Read on a sign: You can’t spell HATRED without RED HAT.
Following the George Floyd murder in 2020, after conservative America began its backlash against the Black Lives Matter movement, Susan and I joined a protest. A few hundred people, mostly college professors, nonprofit workers and retirees, encircled the Gettysburg town square. We held signs and chanted slogans. A dozen white guys stood sentry wearing assault rifles and camouflage. One stood on the roof of his pickup truck, surveying the crowd, I suppose ready to snipe a lib if one got too uppity.
A couple approached us: her – long blonde hair wearing shorts and sandals and a sleeveless tee; him – shirtless, scraggly jeans and combat boots, a semi-automatic rifle slung over his shoulder. “You calling me racist?” He reacted to the sign we brought: Confederate Flags are Racist and Hateful. Sophie made the sign after one of the Confederate rallies on the Gettysburg Battlefield that summer.
We responded with snark: “Are you a Confederate flag?”
“You’re un-American!” This spoken incredulously by his pretty wife.

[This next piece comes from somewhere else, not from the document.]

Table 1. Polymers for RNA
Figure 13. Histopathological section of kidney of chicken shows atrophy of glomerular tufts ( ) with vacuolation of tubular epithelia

My unsaid comeback: “There is literally nothing less American than the Confederate flag, the banner of an army at war with America.” I thought this gem up a couple of days later. I neglected to get her phone number so I could text her my zinger when I finally thought one up. This was my last protest, freaked out by the guns and the potential for confrontation with people with guns, I’ve skipped them ever since.
Not that there have been many, until this year, that is. For months now protestors lined the streets on a regular basis taking aim at Trump, Musk and MAGA. I didn’t join in, but I mistakenly drove through it a couple of times, overwhelmed by the chaos, chagrined by leaving the heavy lifting for others. The demonstrative nature of protests felt too public for an introvert like me. The likelihood of confrontation kept me away.
This past week, I asked Susan if she would join me at Gettysburg’s No Kings protest—the nationwide (global?) response to Donald Trump spending forty-billion dollars on a birthday parade for himself. Despite the threat of gun violence, the huge crowd, the realization that I might feel forced to chant slogans or argue with MAGAsters, we showed up. As we walked towards the protest from our car, we watched a family of four exit their own car. The husband donned his Civil War officer cavalry hat and adjusted the pistol holstered on his hip.
But we didn’t bail. We joined the crowd. We didn’t bring signs or flags. We just supplied our bodies and bolstered the crowd which was estimated at two thousand people. When the protest ended, promptly at one o’clock, Susan and I walked into one of the shops on the square. That’s when I realized how stressed I was. My chest hurt from the excess adrenaline flooding my veins.
Read on a sign: Two of Donald Trump’s wives were immigrants. Proof that only immigrants do the work that no Americans are willing to do.
We only saw that one gun. Confrontation was minimal. One guy walked through the crowd shouting “Boo! Boooo!” as his wife and sons followed behind looking mortified, and a guy in a pickup slowed down to give us the finger and scream “Fuck you!”
I wonder if others felt the distress I did. I’m sure many loved it, standing in a crowd of likeminded people in a county that cast sixty-seven percent of their votes for Donald Trump. I’m just pissed that this is necessary. The need to push back against the notion that hardworking immigrants are illegal, that disabled people on Medicaid are freeloaders, that Dr. Seuss’s The Lorax is an existential threat. The cliff seems insurmountable. I’m forced to participate. I’d rather just write.
To those of you who participated in No Kings protests, I salute you. To quote my main man Bob Marley: “Don’t give up the fight.”